### What you have to do
Look through the entries for the string "right" and copy every line where it shows up.

BEGIN

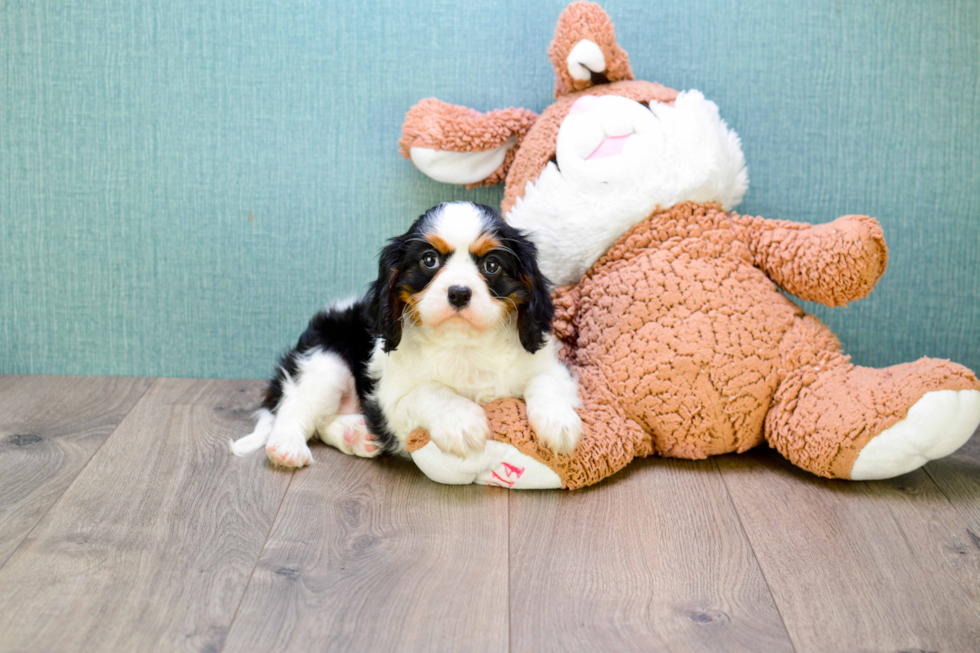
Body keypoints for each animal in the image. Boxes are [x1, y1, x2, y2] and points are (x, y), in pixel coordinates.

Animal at [230, 201, 580, 466]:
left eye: (492, 265)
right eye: (429, 260)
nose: (459, 293)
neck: (462, 345)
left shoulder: (547, 364)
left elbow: (545, 382)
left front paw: (559, 422)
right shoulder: (391, 405)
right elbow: (429, 391)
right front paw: (462, 422)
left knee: (321, 423)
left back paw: (356, 435)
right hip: (324, 363)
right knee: (296, 409)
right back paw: (287, 447)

END

### Answer space
right eye: (429, 260)
right shoulder: (391, 405)
right elbow: (429, 391)
right front paw: (462, 422)
right hip: (324, 363)
right knee: (296, 409)
right back paw: (287, 447)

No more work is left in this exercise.